TASK STATEMENT »
Nothing beyond the line containing "#### Cenário com CQRS" is to be printed; print exactly each line from the start of the records below through that line, leaving out pictures.

DATA FOR THE TASK »
====

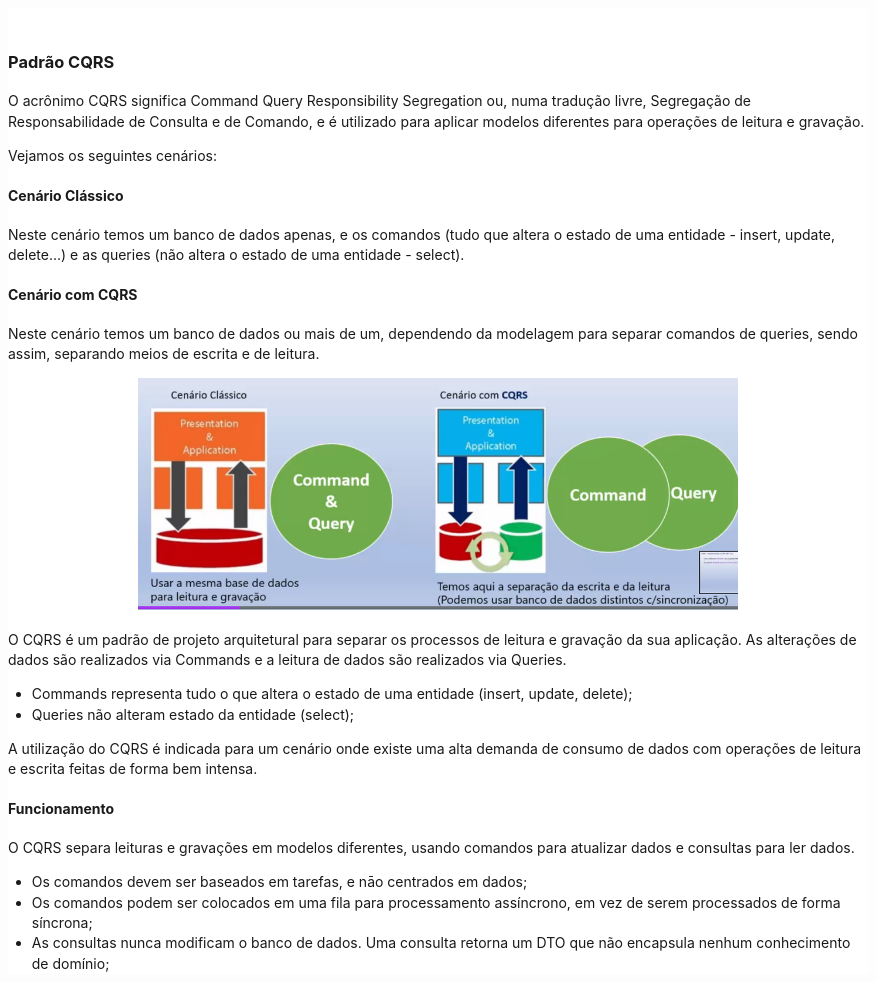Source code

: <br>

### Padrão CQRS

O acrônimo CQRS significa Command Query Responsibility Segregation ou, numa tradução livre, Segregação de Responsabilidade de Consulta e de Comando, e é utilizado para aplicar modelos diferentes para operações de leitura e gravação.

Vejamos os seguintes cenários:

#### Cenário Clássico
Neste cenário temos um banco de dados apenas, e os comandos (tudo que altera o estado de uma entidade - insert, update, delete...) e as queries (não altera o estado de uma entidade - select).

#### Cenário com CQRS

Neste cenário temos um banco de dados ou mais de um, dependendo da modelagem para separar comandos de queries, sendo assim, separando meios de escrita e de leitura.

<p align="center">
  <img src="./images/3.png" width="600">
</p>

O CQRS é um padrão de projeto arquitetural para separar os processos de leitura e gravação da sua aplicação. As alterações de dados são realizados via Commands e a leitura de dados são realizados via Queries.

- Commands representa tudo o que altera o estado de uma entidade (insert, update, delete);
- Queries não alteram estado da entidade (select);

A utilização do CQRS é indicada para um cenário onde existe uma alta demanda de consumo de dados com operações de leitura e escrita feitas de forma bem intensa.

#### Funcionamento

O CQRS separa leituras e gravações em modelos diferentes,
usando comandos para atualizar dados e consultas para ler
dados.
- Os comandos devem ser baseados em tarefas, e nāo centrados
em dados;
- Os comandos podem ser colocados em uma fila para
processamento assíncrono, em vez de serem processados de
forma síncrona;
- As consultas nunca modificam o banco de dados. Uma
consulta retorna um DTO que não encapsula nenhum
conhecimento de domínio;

====

REPLY »
Source code

: <br>

### Padrão CQRS

O acrônimo CQRS significa Command Query Responsibility Segregation ou, numa tradução livre, Segregação de Responsabilidade de Consulta e de Comando, e é utilizado para aplicar modelos diferentes para operações de leitura e gravação.

Vejamos os seguintes cenários:

#### Cenário Clássico
Neste cenário temos um banco de dados apenas, e os comandos (tudo que altera o estado de uma entidade - insert, update, delete...) e as queries (não altera o estado de uma entidade - select).

#### Cenário com CQRS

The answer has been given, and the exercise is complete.